Henry Kissinger, ABD-Vietnam Savaşı sırasında Vietnam'ın kaynaklarını kısıtlamak adına, Vietnam'ın komşusu olan ama aynı zamanda savaşta tarafsız olan Kamboçya'ya 2.756.000 ton bomba yağdırılmasını emretti. Bu saldırılar sırasında atılan bombalar 172 tane Hiroşima'ya eşdeğer. 7 milyonluk ülkenin 2 milyonu evsiz kaldı, 100.000'i öldü. Patlamayan binlerce bomba, ülkeyi bir mayın tarlasına çevirdi. Bu saldırılar, Kamboçya'yı pratik olarak Taş Devri'ne geriletti.
Henry Kissinger, bu saldırılardan 1 sene kadar sonra, savaşı bitirememiş olmasına rağmen "Vietnam Savaşı'nı bitirdiği için" Nobel Barış Ödülü'ne layık görüldü. Bu karar üzerine Nobel Komitesi'nin 2 üyesi istifa etti. Kissinger, ödülü geri vermeyi önerdi ama hiçbir zaman vermedi.
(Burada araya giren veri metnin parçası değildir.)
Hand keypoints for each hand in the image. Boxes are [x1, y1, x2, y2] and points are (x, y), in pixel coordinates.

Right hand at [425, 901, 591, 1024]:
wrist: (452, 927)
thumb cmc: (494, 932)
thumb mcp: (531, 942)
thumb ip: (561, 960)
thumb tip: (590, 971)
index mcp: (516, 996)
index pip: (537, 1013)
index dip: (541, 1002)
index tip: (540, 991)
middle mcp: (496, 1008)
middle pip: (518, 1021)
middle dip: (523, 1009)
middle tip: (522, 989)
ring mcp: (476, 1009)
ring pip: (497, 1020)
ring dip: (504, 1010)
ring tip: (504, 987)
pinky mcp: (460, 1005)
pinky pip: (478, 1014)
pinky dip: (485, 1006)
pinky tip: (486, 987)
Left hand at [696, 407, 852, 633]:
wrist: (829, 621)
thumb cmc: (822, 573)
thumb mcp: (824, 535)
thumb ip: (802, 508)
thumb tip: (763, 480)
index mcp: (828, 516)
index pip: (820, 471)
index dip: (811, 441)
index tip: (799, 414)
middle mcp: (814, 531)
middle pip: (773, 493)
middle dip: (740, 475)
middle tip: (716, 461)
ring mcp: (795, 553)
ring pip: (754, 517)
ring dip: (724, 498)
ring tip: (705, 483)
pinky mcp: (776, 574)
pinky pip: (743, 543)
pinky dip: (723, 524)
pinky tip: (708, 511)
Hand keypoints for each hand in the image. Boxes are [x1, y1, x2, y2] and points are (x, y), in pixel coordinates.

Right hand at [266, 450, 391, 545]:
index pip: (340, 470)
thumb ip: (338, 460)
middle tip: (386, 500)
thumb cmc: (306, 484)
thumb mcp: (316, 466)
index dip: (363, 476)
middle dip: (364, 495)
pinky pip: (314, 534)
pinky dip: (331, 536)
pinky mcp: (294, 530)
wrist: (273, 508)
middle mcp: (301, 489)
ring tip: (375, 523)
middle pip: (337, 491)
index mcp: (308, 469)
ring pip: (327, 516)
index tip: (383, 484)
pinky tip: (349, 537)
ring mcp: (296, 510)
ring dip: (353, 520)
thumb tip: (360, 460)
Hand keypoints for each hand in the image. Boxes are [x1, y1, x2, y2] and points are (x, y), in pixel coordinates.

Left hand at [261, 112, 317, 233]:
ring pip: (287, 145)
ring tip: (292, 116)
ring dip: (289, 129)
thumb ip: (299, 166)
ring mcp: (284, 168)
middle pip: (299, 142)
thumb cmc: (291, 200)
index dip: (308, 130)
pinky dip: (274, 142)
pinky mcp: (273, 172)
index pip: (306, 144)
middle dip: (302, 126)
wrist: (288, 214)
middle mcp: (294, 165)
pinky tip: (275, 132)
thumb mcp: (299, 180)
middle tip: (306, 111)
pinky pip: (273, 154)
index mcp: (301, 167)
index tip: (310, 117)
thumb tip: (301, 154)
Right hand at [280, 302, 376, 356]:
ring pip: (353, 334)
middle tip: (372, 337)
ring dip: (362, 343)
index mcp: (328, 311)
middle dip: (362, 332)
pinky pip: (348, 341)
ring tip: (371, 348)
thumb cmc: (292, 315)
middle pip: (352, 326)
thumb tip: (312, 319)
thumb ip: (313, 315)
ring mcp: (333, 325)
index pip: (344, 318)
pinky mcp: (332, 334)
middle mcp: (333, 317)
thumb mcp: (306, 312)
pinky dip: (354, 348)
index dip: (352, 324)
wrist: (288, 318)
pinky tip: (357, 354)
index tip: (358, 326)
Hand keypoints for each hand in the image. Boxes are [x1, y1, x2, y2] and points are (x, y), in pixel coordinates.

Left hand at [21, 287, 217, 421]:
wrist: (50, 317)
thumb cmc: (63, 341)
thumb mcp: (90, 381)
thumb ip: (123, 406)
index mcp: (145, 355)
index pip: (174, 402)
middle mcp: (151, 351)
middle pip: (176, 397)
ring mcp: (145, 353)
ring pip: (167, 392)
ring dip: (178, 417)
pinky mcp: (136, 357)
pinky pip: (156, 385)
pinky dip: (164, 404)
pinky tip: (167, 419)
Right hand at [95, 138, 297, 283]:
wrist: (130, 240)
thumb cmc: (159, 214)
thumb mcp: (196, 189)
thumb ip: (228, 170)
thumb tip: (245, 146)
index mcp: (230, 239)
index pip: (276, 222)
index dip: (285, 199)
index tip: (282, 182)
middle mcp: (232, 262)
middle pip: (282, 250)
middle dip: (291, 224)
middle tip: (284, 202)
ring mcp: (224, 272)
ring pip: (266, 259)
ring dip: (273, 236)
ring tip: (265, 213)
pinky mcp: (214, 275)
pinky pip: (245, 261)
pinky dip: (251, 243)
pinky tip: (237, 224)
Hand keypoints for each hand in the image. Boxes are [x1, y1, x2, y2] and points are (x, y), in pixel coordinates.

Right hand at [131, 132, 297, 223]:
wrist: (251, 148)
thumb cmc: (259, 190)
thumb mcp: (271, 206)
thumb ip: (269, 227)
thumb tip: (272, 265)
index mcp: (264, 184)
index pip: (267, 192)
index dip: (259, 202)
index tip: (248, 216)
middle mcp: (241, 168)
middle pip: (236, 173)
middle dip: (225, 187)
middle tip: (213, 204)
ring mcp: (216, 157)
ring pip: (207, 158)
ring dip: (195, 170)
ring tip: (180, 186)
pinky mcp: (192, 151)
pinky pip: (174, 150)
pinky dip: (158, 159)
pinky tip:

Anthony Bourdain, 2001'de yayınladığı "A Cook's Tour"da şöyle yazıyor:
"Kamboçya'ya bir kez gittiğinizde, Henry Kissinger'ı çıplak ellerinizle döverek öldürme isteğiniz hiç bitmeyecek. Bir daha asla bir gazeteyi açıp o hain, yalancı, katil pisliğin Charlie Rose ile hoş bir sohbet için oturduğunu ya da yeni bir parlak dergi için siyah kravatlı bir davete katıldığını boğulmadan okuyamayacaksınız... Henry'nin Kamboçya'da yaptıklarına -devlet adamlığı dehasının meyvelerine- tanık olun ve neden Lahey'de Miloseviç'in yanında sanık sandalyesinde oturmadığını asla anlayamayacaksınız. Henry nori rulolarını kemirmeye ve A-list partilerde yeniden yapmaya devam ederken, gizlice ve yasadışı olarak bombaladığı, işgal ettiği, mayınladığı ve sonra köpeklere attığı tarafsız ulus Kamboçya hala kalan tek ayağı üzerinde yükselmeye çalışıyor."